What the task requires – Please reproduce all of the records below word for word, keeping every line in its original order.

— BEGIN Given data —

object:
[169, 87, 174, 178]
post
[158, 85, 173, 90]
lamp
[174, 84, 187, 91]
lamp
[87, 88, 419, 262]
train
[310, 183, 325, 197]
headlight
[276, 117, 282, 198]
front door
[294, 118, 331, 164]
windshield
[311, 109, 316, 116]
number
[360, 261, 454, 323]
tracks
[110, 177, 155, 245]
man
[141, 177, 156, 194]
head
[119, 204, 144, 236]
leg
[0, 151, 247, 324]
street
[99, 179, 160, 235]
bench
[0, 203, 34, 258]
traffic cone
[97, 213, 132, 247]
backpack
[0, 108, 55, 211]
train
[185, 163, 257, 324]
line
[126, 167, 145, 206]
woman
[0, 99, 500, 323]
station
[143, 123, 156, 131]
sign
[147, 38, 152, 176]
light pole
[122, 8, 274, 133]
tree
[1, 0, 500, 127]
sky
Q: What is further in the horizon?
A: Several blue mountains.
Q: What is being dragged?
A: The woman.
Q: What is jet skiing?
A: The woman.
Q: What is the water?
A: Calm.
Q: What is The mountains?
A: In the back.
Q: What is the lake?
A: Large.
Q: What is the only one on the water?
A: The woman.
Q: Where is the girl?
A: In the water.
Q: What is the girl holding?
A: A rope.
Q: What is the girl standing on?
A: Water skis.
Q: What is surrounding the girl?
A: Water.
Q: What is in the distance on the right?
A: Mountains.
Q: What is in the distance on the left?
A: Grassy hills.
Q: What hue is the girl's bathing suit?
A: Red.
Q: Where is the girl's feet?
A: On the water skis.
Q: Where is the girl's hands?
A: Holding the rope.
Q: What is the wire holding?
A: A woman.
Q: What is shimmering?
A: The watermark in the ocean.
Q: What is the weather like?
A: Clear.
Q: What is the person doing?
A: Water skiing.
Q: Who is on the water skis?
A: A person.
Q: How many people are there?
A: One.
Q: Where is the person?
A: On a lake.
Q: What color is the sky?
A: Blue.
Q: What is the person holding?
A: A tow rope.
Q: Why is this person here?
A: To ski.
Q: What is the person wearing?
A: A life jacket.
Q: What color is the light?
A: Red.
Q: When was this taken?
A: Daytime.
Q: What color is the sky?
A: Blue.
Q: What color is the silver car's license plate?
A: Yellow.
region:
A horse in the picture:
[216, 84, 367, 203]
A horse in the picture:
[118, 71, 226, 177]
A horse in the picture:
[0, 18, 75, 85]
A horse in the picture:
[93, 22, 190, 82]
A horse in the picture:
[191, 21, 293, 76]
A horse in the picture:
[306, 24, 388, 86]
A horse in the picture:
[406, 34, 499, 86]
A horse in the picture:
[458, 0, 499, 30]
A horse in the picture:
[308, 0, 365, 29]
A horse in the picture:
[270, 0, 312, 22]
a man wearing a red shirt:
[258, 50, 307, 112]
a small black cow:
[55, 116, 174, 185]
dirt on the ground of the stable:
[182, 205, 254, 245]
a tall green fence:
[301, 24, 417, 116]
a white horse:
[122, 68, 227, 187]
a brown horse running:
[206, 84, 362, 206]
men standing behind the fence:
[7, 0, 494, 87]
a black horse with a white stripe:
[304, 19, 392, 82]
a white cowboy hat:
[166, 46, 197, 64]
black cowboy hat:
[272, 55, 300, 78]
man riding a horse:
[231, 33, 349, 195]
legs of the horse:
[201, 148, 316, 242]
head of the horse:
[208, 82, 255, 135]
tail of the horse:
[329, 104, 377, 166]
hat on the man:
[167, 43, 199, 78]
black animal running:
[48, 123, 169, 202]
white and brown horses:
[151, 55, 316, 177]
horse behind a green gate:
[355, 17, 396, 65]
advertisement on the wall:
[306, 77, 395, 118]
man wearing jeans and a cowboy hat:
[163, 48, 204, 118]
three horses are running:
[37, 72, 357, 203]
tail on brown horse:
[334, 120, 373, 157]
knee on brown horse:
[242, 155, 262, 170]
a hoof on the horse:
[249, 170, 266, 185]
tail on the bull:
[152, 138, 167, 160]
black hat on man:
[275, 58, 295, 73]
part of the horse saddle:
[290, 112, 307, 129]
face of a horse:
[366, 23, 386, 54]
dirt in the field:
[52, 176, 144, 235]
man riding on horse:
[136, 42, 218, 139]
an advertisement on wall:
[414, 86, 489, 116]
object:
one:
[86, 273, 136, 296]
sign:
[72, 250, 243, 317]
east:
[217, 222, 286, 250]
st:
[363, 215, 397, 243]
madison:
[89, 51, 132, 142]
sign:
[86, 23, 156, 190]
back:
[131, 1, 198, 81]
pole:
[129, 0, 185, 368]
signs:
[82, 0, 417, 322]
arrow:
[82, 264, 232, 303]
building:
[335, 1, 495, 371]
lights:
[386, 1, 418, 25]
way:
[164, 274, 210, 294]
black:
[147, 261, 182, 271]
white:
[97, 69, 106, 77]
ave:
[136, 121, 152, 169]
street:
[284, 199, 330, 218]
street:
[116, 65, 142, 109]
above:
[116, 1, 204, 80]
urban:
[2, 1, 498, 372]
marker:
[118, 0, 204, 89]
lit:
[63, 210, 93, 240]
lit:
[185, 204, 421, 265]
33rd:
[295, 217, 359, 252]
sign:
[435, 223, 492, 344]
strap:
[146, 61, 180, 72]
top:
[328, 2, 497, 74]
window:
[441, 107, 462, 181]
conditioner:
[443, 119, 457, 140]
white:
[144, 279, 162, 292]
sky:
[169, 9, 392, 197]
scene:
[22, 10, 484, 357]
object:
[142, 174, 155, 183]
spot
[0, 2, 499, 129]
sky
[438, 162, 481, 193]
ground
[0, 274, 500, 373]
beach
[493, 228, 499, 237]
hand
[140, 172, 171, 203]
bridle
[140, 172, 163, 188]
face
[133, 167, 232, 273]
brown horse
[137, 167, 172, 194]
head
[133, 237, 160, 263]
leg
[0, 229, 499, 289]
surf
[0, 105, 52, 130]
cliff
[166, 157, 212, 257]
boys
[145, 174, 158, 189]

— END Given data —

Response to this exercise –
object:
[169, 87, 174, 178]
post
[158, 85, 173, 90]
lamp
[174, 84, 187, 91]
lamp
[87, 88, 419, 262]
train
[310, 183, 325, 197]
headlight
[276, 117, 282, 198]
front door
[294, 118, 331, 164]
windshield
[311, 109, 316, 116]
number
[360, 261, 454, 323]
tracks
[110, 177, 155, 245]
man
[141, 177, 156, 194]
head
[119, 204, 144, 236]
leg
[0, 151, 247, 324]
street
[99, 179, 160, 235]
bench
[0, 203, 34, 258]
traffic cone
[97, 213, 132, 247]
backpack
[0, 108, 55, 211]
train
[185, 163, 257, 324]
line
[126, 167, 145, 206]
woman
[0, 99, 500, 323]
station
[143, 123, 156, 131]
sign
[147, 38, 152, 176]
light pole
[122, 8, 274, 133]
tree
[1, 0, 500, 127]
sky
Q: What is further in the horizon?
A: Several blue mountains.
Q: What is being dragged?
A: The woman.
Q: What is jet skiing?
A: The woman.
Q: What is the water?
A: Calm.
Q: What is The mountains?
A: In the back.
Q: What is the lake?
A: Large.
Q: What is the only one on the water?
A: The woman.
Q: Where is the girl?
A: In the water.
Q: What is the girl holding?
A: A rope.
Q: What is the girl standing on?
A: Water skis.
Q: What is surrounding the girl?
A: Water.
Q: What is in the distance on the right?
A: Mountains.
Q: What is in the distance on the left?
A: Grassy hills.
Q: What hue is the girl's bathing suit?
A: Red.
Q: Where is the girl's feet?
A: On the water skis.
Q: Where is the girl's hands?
A: Holding the rope.
Q: What is the wire holding?
A: A woman.
Q: What is shimmering?
A: The watermark in the ocean.
Q: What is the weather like?
A: Clear.
Q: What is the person doing?
A: Water skiing.
Q: Who is on the water skis?
A: A person.
Q: How many people are there?
A: One.
Q: Where is the person?
A: On a lake.
Q: What color is the sky?
A: Blue.
Q: What is the person holding?
A: A tow rope.
Q: Why is this person here?
A: To ski.
Q: What is the person wearing?
A: A life jacket.
Q: What color is the light?
A: Red.
Q: When was this taken?
A: Daytime.
Q: What color is the sky?
A: Blue.
Q: What color is the silver car's license plate?
A: Yellow.
region:
A horse in the picture:
[216, 84, 367, 203]
A horse in the picture:
[118, 71, 226, 177]
A horse in the picture:
[0, 18, 75, 85]
A horse in the picture:
[93, 22, 190, 82]
A horse in the picture:
[191, 21, 293, 76]
A horse in the picture:
[306, 24, 388, 86]
A horse in the picture:
[406, 34, 499, 86]
A horse in the picture:
[458, 0, 499, 30]
A horse in the picture:
[308, 0, 365, 29]
A horse in the picture:
[270, 0, 312, 22]
a man wearing a red shirt:
[258, 50, 307, 112]
a small black cow:
[55, 116, 174, 185]
dirt on the ground of the stable:
[182, 205, 254, 245]
a tall green fence:
[301, 24, 417, 116]
a white horse:
[122, 68, 227, 187]
a brown horse running:
[206, 84, 362, 206]
men standing behind the fence:
[7, 0, 494, 87]
a black horse with a white stripe:
[304, 19, 392, 82]
a white cowboy hat:
[166, 46, 197, 64]
black cowboy hat:
[272, 55, 300, 78]
man riding a horse:
[231, 33, 349, 195]
legs of the horse:
[201, 148, 316, 242]
head of the horse:
[208, 82, 255, 135]
tail of the horse:
[329, 104, 377, 166]
hat on the man:
[167, 43, 199, 78]
black animal running:
[48, 123, 169, 202]
white and brown horses:
[151, 55, 316, 177]
horse behind a green gate:
[355, 17, 396, 65]
advertisement on the wall:
[306, 77, 395, 118]
man wearing jeans and a cowboy hat:
[163, 48, 204, 118]
three horses are running:
[37, 72, 357, 203]
tail on brown horse:
[334, 120, 373, 157]
knee on brown horse:
[242, 155, 262, 170]
a hoof on the horse:
[249, 170, 266, 185]
tail on the bull:
[152, 138, 167, 160]
black hat on man:
[275, 58, 295, 73]
part of the horse saddle:
[290, 112, 307, 129]
face of a horse:
[366, 23, 386, 54]
dirt in the field:
[52, 176, 144, 235]
man riding on horse:
[136, 42, 218, 139]
an advertisement on wall:
[414, 86, 489, 116]
object:
one:
[86, 273, 136, 296]
sign:
[72, 250, 243, 317]
east:
[217, 222, 286, 250]
st:
[363, 215, 397, 243]
madison:
[89, 51, 132, 142]
sign:
[86, 23, 156, 190]
back:
[131, 1, 198, 81]
pole:
[129, 0, 185, 368]
signs:
[82, 0, 417, 322]
arrow:
[82, 264, 232, 303]
building:
[335, 1, 495, 371]
lights:
[386, 1, 418, 25]
way:
[164, 274, 210, 294]
black:
[147, 261, 182, 271]
white:
[97, 69, 106, 77]
ave:
[136, 121, 152, 169]
street:
[284, 199, 330, 218]
street:
[116, 65, 142, 109]
above:
[116, 1, 204, 80]
urban:
[2, 1, 498, 372]
marker:
[118, 0, 204, 89]
lit:
[63, 210, 93, 240]
lit:
[185, 204, 421, 265]
33rd:
[295, 217, 359, 252]
sign:
[435, 223, 492, 344]
strap:
[146, 61, 180, 72]
top:
[328, 2, 497, 74]
window:
[441, 107, 462, 181]
conditioner:
[443, 119, 457, 140]
white:
[144, 279, 162, 292]
sky:
[169, 9, 392, 197]
scene:
[22, 10, 484, 357]
object:
[142, 174, 155, 183]
spot
[0, 2, 499, 129]
sky
[438, 162, 481, 193]
ground
[0, 274, 500, 373]
beach
[493, 228, 499, 237]
hand
[140, 172, 171, 203]
bridle
[140, 172, 163, 188]
face
[133, 167, 232, 273]
brown horse
[137, 167, 172, 194]
head
[133, 237, 160, 263]
leg
[0, 229, 499, 289]
surf
[0, 105, 52, 130]
cliff
[166, 157, 212, 257]
boys
[145, 174, 158, 189]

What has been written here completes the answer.